CUSTOMIZE YOUR TERM PLAN PURCHASE

1. Term insurance is meant to provide your dependents with enough money to replace your income in case of death, for them to take care of:-
a) Basic family expenditure,
b) Major expenses like education and marriage of children, and
c) Other liabilities like outstanding loans.
2. Your term plan's tenure should always cover the age till you aim to work, even considered as 65-70 years by insurers for offering policies.
3. Thumb rule for deciding your term plan compensation should be:- Outstanding loans plus 8-10 times your current annual income (or 20-25 times current annual expenses), as it presumes that your dependents would be able to fulfill the unfinished goals and become debt-free with the received amount.
4. It is, therefore, logical that this amount should also increase along with your loans, income and inflation-driven expenses as well.
5. However, if you aim to increase this compensation by calculating it after periodic gaps, you may run the risk of paying higher premiums as well as outright refusal of new policies after some time, due to various reasons like increasing age, health deterioration, etc.
6. Hence the need to buy term plans at a healthier younger age, say 25-35 years, for longest possible tenure, say 65-70 years age, for suitable compensation, calculated / estimated in advance, and as consented by the insurer.
7. If you are a regular long-term SIP investor in growth-oriented mutual funds, instead of buying one omnibus term policy, it is beneficial to take smaller plans of varying terms simultaneously (even from different insurers if you want, but after declaring them to all), because:
a) Premium rates on term plans go up as the tenure increases,
b) Premium outgo can be reduced, by splitting the total cover across various tenures, without compromising on its extent,
c) Splitting your cover, say of 1 crore taken at the age of 30, into 4 smaller plans of 25 lakh each, with 4 different maturities of 10-40 years, reduces premium costs substantially,
8. As your insurance needs taper off with age (due to investment corpus and asset build-up, loan repayments, goals fulfilled, working and settled children, etc.), you can keep reducing your total cover by terminating the policies one by one.

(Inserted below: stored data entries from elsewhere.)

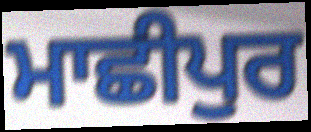
ਮਾਛੀਪੁਰ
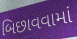
બિછાવવામાં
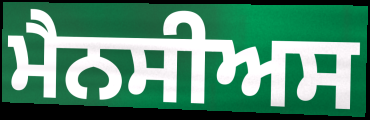
ਮੈਨਸੀਅਸ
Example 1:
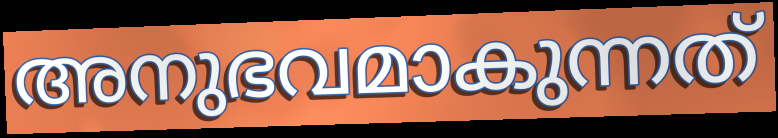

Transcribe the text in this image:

അനുഭവമാകുന്നത്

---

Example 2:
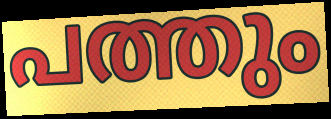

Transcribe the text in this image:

പത്തും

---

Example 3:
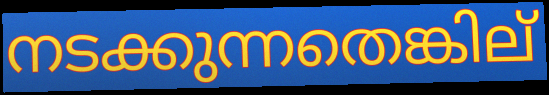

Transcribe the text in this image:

നടക്കുന്നതെങ്കില്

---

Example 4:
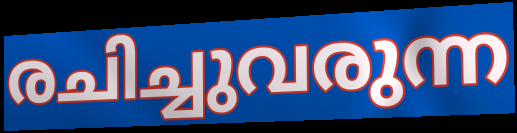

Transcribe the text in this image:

രചിച്ചുവരുന്ന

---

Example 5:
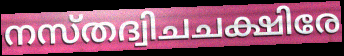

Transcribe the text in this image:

നസ്തദ്വിചചക്ഷിരേ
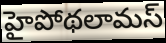
హైపోథలామస్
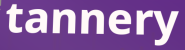
tannery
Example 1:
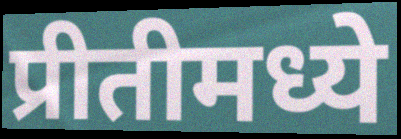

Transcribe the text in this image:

प्रीतीमध्ये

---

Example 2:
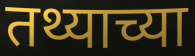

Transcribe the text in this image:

तथ्याच्या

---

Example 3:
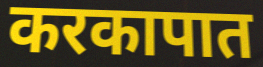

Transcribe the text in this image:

करकापात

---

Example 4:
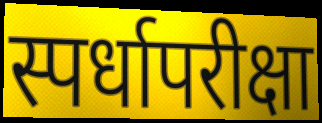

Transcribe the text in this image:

स्पर्धापरीक्षा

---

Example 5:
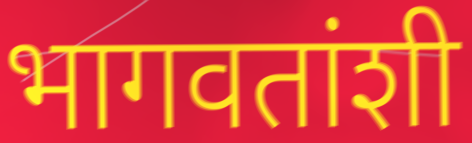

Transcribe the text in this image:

भागवतांशी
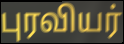
புரவியர்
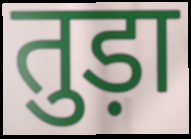
तुड़ा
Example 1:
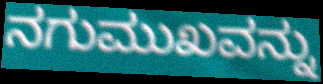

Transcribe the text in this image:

ನಗುಮುಖವನ್ನು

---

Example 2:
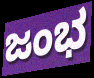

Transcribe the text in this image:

ಜಂಭ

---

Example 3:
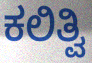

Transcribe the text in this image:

ಕಲಿತ್ವಿ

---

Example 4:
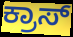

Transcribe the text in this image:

ಕ್ರಾಸ್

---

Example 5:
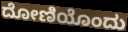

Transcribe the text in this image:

ದೋಣಿಯೊಂದು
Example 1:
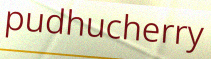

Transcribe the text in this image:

pudhucherry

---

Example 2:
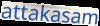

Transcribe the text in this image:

attakasam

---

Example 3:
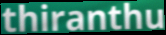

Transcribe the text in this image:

thiranthu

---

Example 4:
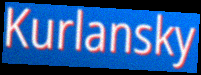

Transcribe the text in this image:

Kurlansky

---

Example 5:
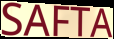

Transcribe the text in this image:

SAFTA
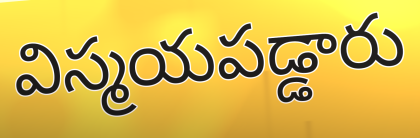
విస్మయపడ్డారు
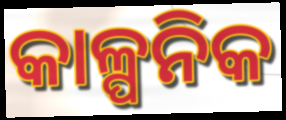
କାଳ୍ପନିକ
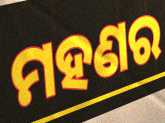
ମହଣର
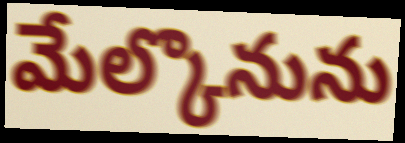
మేల్కొనును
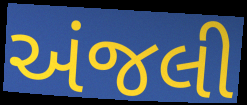
અંજલી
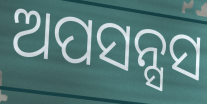
ଅପସନ୍ସସ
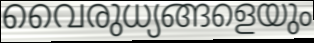
വൈരുധ്യങ്ങളെയും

9. In this way, you can ensure that as your insurance needs come down with age, so does your premium costs, leaving more savings in your hand to invest for your own retirement corpus, as all term policies get elapsed without any benefits upon survival.
10. To solve specific problems of insufficient term cover due to inflation or increase in income, some insurers also offer plans where cover increases
every year by 5-10%, or is indexed to inflation, automatically increasing the sum assured in future years.
11. If you must go for such plans, opt for either a 10% annual increase or an index-linked one, although some plans allow you to increase sum assured at certain lifestages like marriage or new home or childbirth.
12. In any case, your revised cover cannot be more than 3 times original sum assured, and premium of such plans is higher than an ordinary plan.
13. Similarly, there are plans where the cover keeps reducing as you repay big-ticket credits such as house loans.
14. All said, it is best to go for simple term plans for your specific needs, than for complex offerings, where you can configure the tenures by opting for several term plans in a way that they match your financial goals, and whenever a goal is achieved, the corresponding term plan terminates.